In literature few recent studies also talked about potential of multiple features in identifying the multimodal mental disorders in SNS users. Like, the authors in a recent study demonstrated that the effective multimodal representation of features like audio-visual fused with textual data has capabilities to detect different mental disorders (Zhang et al. 2020). In another recent study (Ghosh et al. 2023) two publicly available MRI datasets (OASIS and ADNI) were utilized with low-cost transfer learning architecture (MobileNet) to detect Alzheimer’s disease and researchers achieved 95.24% accuracy with OASIS dataset, 81.94% accuracy in ADNI dataset and 83.97% accuracy in both datasets(merged). In one new approach, authors (Ahmed et al. 2023) proposed a multimodal Neural network to detect multimodal depression by taking multiple features like video, audio, text and EEG. The incorporation of selective drop-outs, attention mechanism and normalization techniques resulted in greater performance with accuracy as 0.96, F1-score as 0.94 and S1 score as 0.94.

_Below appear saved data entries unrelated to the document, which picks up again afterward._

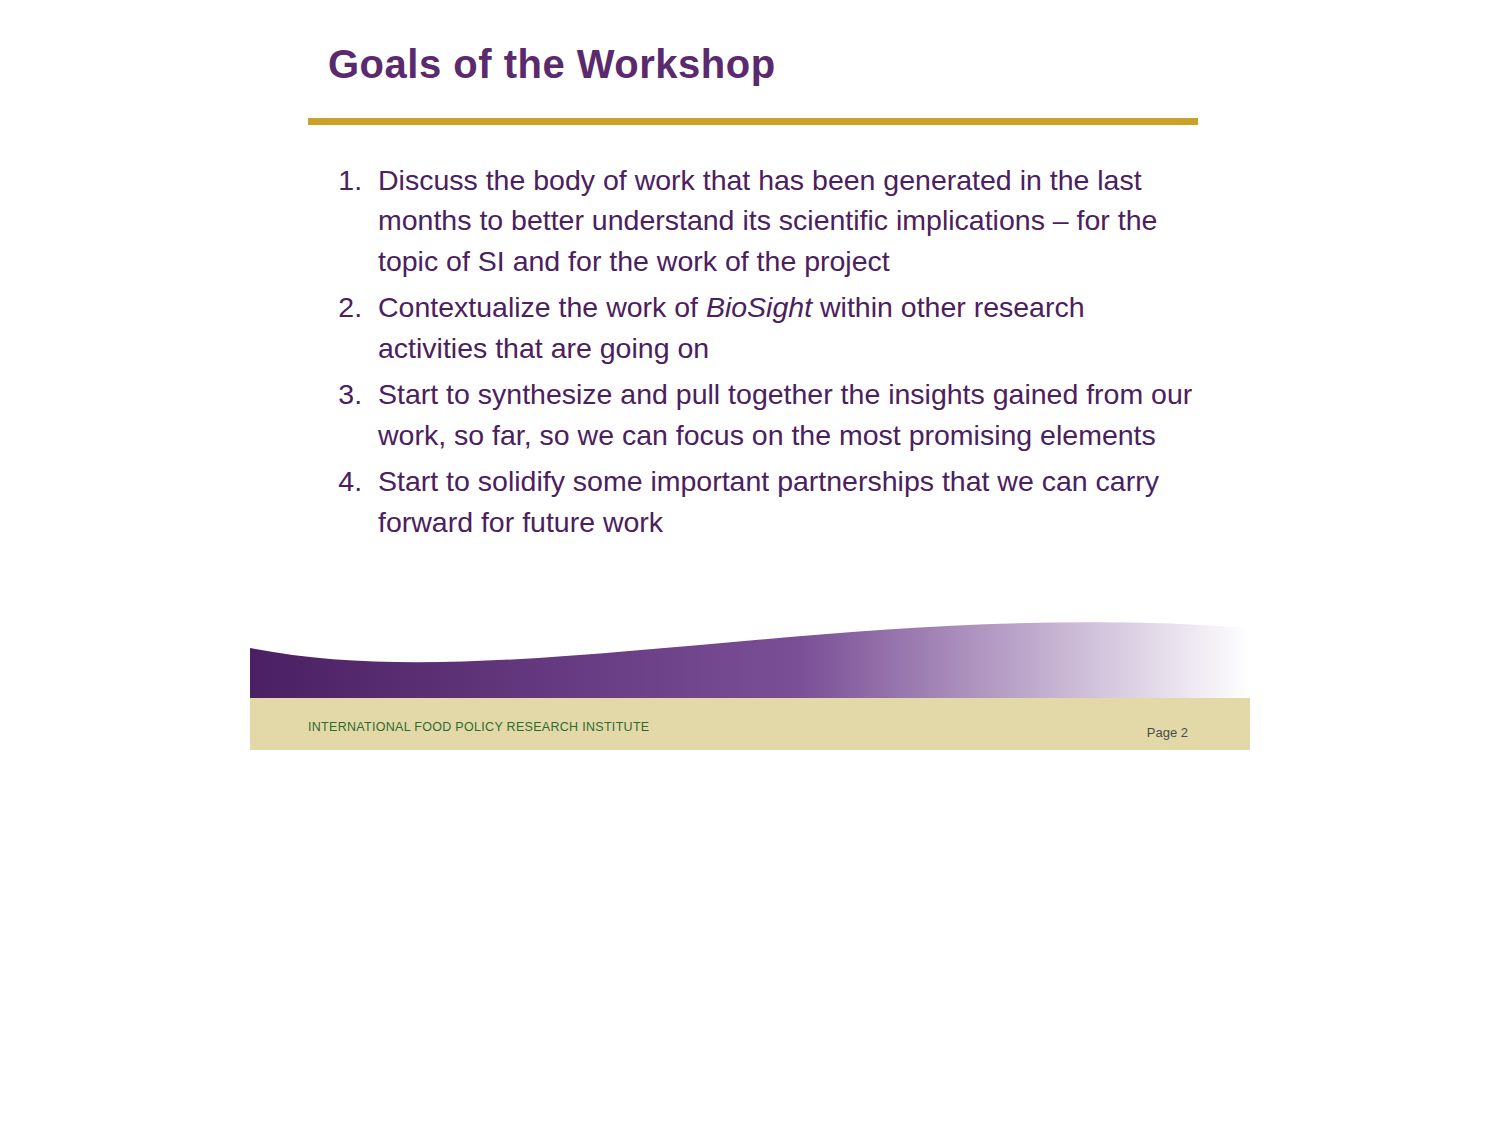Goals of the Workshop
Discuss the body of work that has been generated in the last months to better understand its scientific implications – for the topic of SI and for the work of the project
Contextualize the work of BioSight within other research activities that are going on
Start to synthesize and pull together the insights gained from our work, so far, so we can focus on the most promising elements
Start to solidify some important partnerships that we can carry forward for future work
INTERNATIONAL FOOD POLICY RESEARCH INSTITUTE
Page 2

According to the findings from the literature we infer that promising results have been achieved by the studies; however, several challenges exist for the automated task of mental illness detection which needs further research: obtaining annotated data for training purpose of the models is labor-intensive, time consuming and expensive method. Related literature talks mostly about acquiring textual data from social media platforms, very few have examined an amalgamation of numerical and textual data to detect mental illness prevalent in online society. During the process of literature review, we did not come across any relevant study in literature dealing with causal-approach of the mental illness, also literature lacks in the studies which highlights the correlation between the features and mental health issues. Further the datasets used in the studies were mostly tagged to western and European countries. Very few studies have utilized Indian population as samples. Our empirical study is a concrete step toward addressing gaps identified in the related literature and we propose to automate the process of prediction of mental distress to effectively foster the mental health of online society.

3 Methodology

The process of data collection, pre-processing, and construction of mental distress models will be explained in this section followed by model hyper-parameter settings and types of performance metrics utilized to support the model for real world application. Figure 1 present an overview of the phases of the proposed approach in order to investigate the occurrence of mental distress in the virtual community.

Fig. 1
figure 1

The Phases of the proposed Approach

3.1 Data collection and pre-processing

For the purpose of obtaining a robust automated system, we designed a questionnaire that examine the SNS usage behavior (through Bergen social media addiction scale (Andreassen et al. 2012)), three axes of psychological distress ( depression, anxiety, stress) covering physical, social and cognitive experiences ( through DASS (Lovibond & Lovibond 1995)) and draw the emotions through logs/posts. Table 2 describes the items of the questionnaire through which we crowd-sourced the data particularly from the Indian population.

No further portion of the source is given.